How to complete this task: Search the records for the word "модуль" and copy each line in which it appears.

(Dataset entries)
Content starts
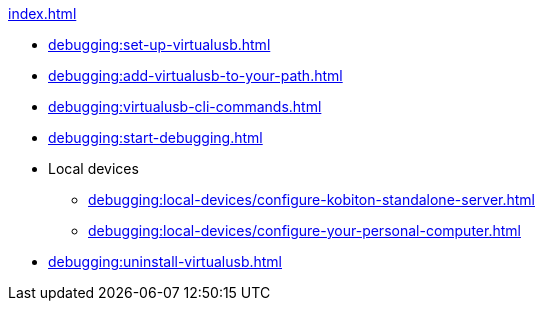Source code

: .xref:index.adoc[]
* xref:debugging:set-up-virtualusb.adoc[]
* xref:debugging:add-virtualusb-to-your-path.adoc[]
* xref:debugging:virtualusb-cli-commands.adoc[]
* xref:debugging:start-debugging.adoc[]

* Local devices
** xref:debugging:local-devices/configure-kobiton-standalone-server.adoc[]
** xref:debugging:local-devices/configure-your-personal-computer.adoc[]

* xref:debugging:uninstall-virtualusb.adoc[]
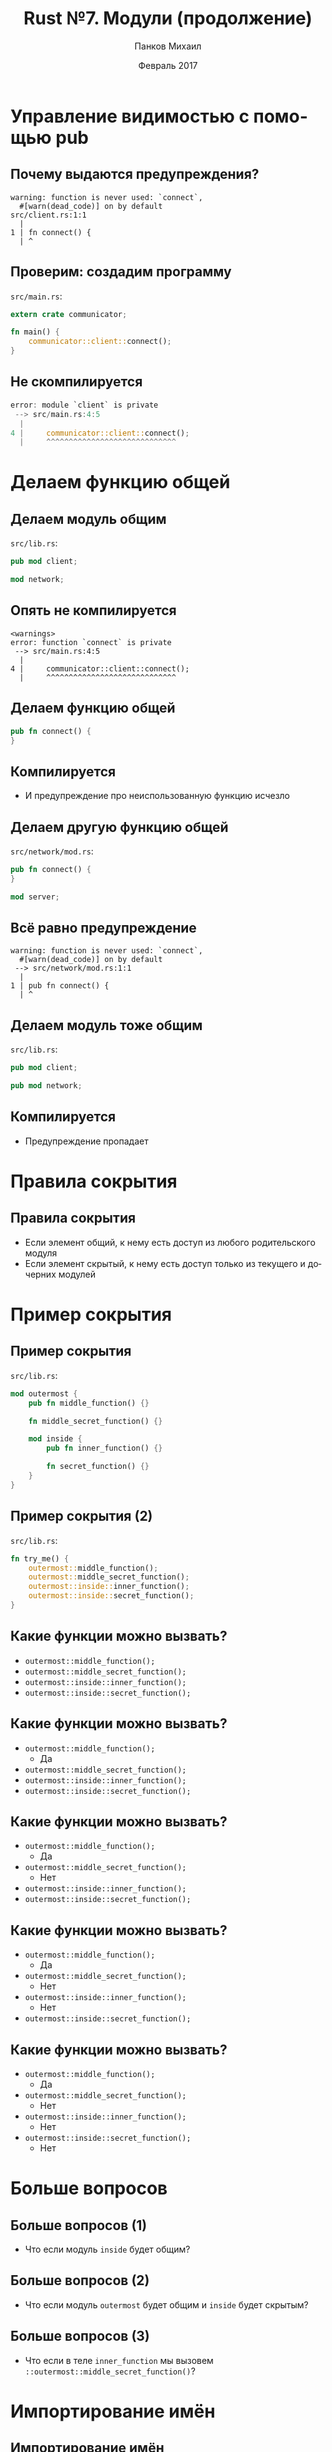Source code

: #+TITLE: Rust №7. Модули (продолжение)
#+AUTHOR: Панков Михаил
#+DATE: Февраль 2017
#+EMAIL: work@michaelpankov.com
#+LANGUAGE: ru
#+CATEGORY: task
#+OPTIONS:   H:2 num:t toc:nil \n:nil @:t ::t |:t ^:t -:t f:t *:t <:t
#+OPTIONS:   TeX:t LaTeX:t skip:nil d:nil todo:t pri:nil tags:not-in-toc
#+INFOJS_OPT: view:nil toc:nil ltoc:t mouse:underline buttons:0 path:http://orgmode.org/org-info.js
#+EXPORT_SELECT_TAGS: export
#+EXPORT_EXCLUDE_TAGS: noexport
#+LINK_UP:
#+LINK_HOME:
#+startup: beamer
#+LaTeX_CLASS: beamer
# +LaTeX_CLASS_OPTIONS: [notes]
#+COLUMNS: %40ITEM %10BEAMER_env(Env) %9BEAMER_envargs(Env Args) %4BEAMER_col(Col) %10BEAMER_extra(Extra)
#+latex_header: \usepackage[english,russian]{babel}
#+latex_header: \mode<beamer>{\usetheme{metropolis}}

* Управление видимостью с помощью pub
** Почему выдаются предупреждения?

#+BEGIN_SRC text
warning: function is never used: `connect`,
  #[warn(dead_code)] on by default
src/client.rs:1:1
  |
1 | fn connect() {
  | ^
#+END_SRC

** Проверим: создадим программу

~src/main.rs~:

#+BEGIN_SRC rust
extern crate communicator;

fn main() {
    communicator::client::connect();
}
#+END_SRC

** Не скомпилируется

#+BEGIN_SRC rust
error: module `client` is private
 --> src/main.rs:4:5
  |
4 |     communicator::client::connect();
  |     ^^^^^^^^^^^^^^^^^^^^^^^^^^^^^
#+END_SRC

* Делаем функцию общей

** Делаем модуль общим

~src/lib.rs~:

#+BEGIN_SRC rust
pub mod client;

mod network;
#+END_SRC

** Опять не компилируется

#+BEGIN_SRC text
<warnings>
error: function `connect` is private
 --> src/main.rs:4:5
  |
4 |     communicator::client::connect();
  |     ^^^^^^^^^^^^^^^^^^^^^^^^^^^^^
#+END_SRC

** Делаем функцию общей

#+BEGIN_SRC rust
pub fn connect() {
}
#+END_SRC

** Компилируется

- И предупреждение про неиспользованную функцию исчезло

** Делаем другую функцию общей

~src/network/mod.rs~:
#+BEGIN_SRC rust
pub fn connect() {
}

mod server;
#+END_SRC

** Всё равно предупреждение

#+BEGIN_SRC text
warning: function is never used: `connect`,
  #[warn(dead_code)] on by default
 --> src/network/mod.rs:1:1
  |
1 | pub fn connect() {
  | ^
#+END_SRC

** Делаем модуль тоже общим

~src/lib.rs~:
#+BEGIN_SRC rust
pub mod client;

pub mod network;
#+END_SRC

** Компилируется

- Предупреждение пропадает

* Правила сокрытия

** Правила сокрытия

- Если элемент общий, к нему есть доступ из любого родительского модуля
- Если элемент скрытый, к нему есть доступ только из текущего и дочерних модулей

* Пример сокрытия

** Пример сокрытия

~src/lib.rs~:
#+BEGIN_SRC rust
mod outermost {
    pub fn middle_function() {}

    fn middle_secret_function() {}

    mod inside {
        pub fn inner_function() {}

        fn secret_function() {}
    }
}
#+END_SRC

** Пример сокрытия (2)

~src/lib.rs~:

#+BEGIN_SRC rust
fn try_me() {
    outermost::middle_function();
    outermost::middle_secret_function();
    outermost::inside::inner_function();
    outermost::inside::secret_function();
}
#+END_SRC

** Какие функции можно вызвать?

- ~outermost::middle_function();~
- ~outermost::middle_secret_function();~
- ~outermost::inside::inner_function();~
- ~outermost::inside::secret_function();~

** Какие функции можно вызвать?

- ~outermost::middle_function();~
  - Да
- ~outermost::middle_secret_function();~
- ~outermost::inside::inner_function();~
- ~outermost::inside::secret_function();~

** Какие функции можно вызвать?

- ~outermost::middle_function();~
  - Да
- ~outermost::middle_secret_function();~
  - Нет
- ~outermost::inside::inner_function();~
- ~outermost::inside::secret_function();~

** Какие функции можно вызвать?

- ~outermost::middle_function();~
  - Да
- ~outermost::middle_secret_function();~
  - Нет
- ~outermost::inside::inner_function();~
  - Нет
- ~outermost::inside::secret_function();~

** Какие функции можно вызвать?

- ~outermost::middle_function();~
  - Да
- ~outermost::middle_secret_function();~
  - Нет
- ~outermost::inside::inner_function();~
  - Нет
- ~outermost::inside::secret_function();~
  - Нет

* Больше вопросов

** Больше вопросов (1)

- Что если модуль ~inside~ будет общим?

** Больше вопросов (2)

- Что если модуль ~outermost~ будет общим и ~inside~ будет скрытым?

** Больше вопросов (3)

- Что если в теле ~inner_function~ мы вызовем ~::outermost::middle_secret_function()~?

* Импортирование имён

** Импортирование имён

~src/main.rs~:
#+BEGIN_SRC rust
pub mod a {
    pub mod series {
        pub mod of {
            pub fn nested_modules() {}
        }
    }
}

fn main() {
    a::series::of::nested_modules();
}

#+END_SRC

* Краткие импорты с use

** Можно импортировать модуль

#+BEGIN_SRC rust
pub mod a {
    pub mod series {
        pub mod of {
            pub fn nested_modules() {}
        }
    }
}

use a::series::of;

fn main() {
    of::nested_modules();
}
#+END_SRC

** Можно импортировать функцию

#+BEGIN_SRC rust
pub mod a {
    pub mod series {
        pub mod of {
            pub fn nested_modules() {}
        }
    }
}

use a::series::of::nested_modules;

fn main() {
    nested_modules();
}
#+END_SRC

** С перечислениями то же самое

#+BEGIN_SRC rust
enum TrafficLight {
    Red,
    Yellow,
    Green,
}

use TrafficLight::{Red, Yellow};

fn main() {
    let red = Red;
    let yellow = Yellow;
    let green = TrafficLight::Green;
}
#+END_SRC

** Импорт со звёздочкой

#+BEGIN_SRC rust
enum TrafficLight {
    Red,
    Yellow,
    Green,
}

use TrafficLight::*;

fn main() {
    let red = Red;
    let yellow = Yellow;
    let green = Green;
}
#+END_SRC

* Использование super для доступа к родителю

** Предыдущий пример с communicator

~src/lib.rs~:
#+BEGIN_SRC rust
pub mod client;

pub mod network;

#[cfg(test)]
mod tests {
    #[test]
    fn it_works() {
    }
}
#+END_SRC

** Структура модулей

#+BEGIN_SRC text
communicator
 ├── client
 ├── network
 |   └── client
 └── tests
#+END_SRC

** Пробуем вызвать функцию

~src/lib.rs~:
#+BEGIN_SRC rust
#[cfg(test)]
mod tests {
    #[test]
    fn it_works() {
        client::connect();
    }
}
#+END_SRC

** Не компилируется

#+BEGIN_SRC text
     Compiling communicator v0.1.0
  error[E0433]: failed to resolve.
    Use of undeclared type or module `client`
   --> src/lib.rs:9:9
    |
  9 |         client::connect();
    |         ^^^^^^^^^^^^^^^
    | Use of undeclared type or module `client`
#+END_SRC

** Вариант 1: от корня контейнера

#+BEGIN_SRC rust
::client::connect();
#+END_SRC

** Вариант 2: доступ к родителю

#+BEGIN_SRC rust
super::client::connect();
#+END_SRC

** Исправляем

~src/lib.rs~:
#+BEGIN_SRC rust
#[cfg(test)]
mod tests {
    use super::client;

    #[test]
    fn it_works() {
        client::connect();
    }
}
#+END_SRC

** Работает

#+BEGIN_SRC text
$ cargo test
   Compiling communicator v0.1.0
     Running
       target/debug/communicator-92007ddb5330fa5a

running 1 test
test tests::it_works ... ok

test result: ok. 1 passed; 0 failed;
                 0 ignored; 0 measured
#+END_SRC

* Домашнее задание

** Домашнее задание

- Завершить раскладывание моделей цветов из предыдущего урока по под-модулям

* Спасибо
Content ends
The completed task:
** Делаем модуль общим
** Делаем модуль тоже общим
- Что если модуль ~inside~ будет общим?
- Что если модуль ~outermost~ будет общим и ~inside~ будет скрытым?
** Можно импортировать модуль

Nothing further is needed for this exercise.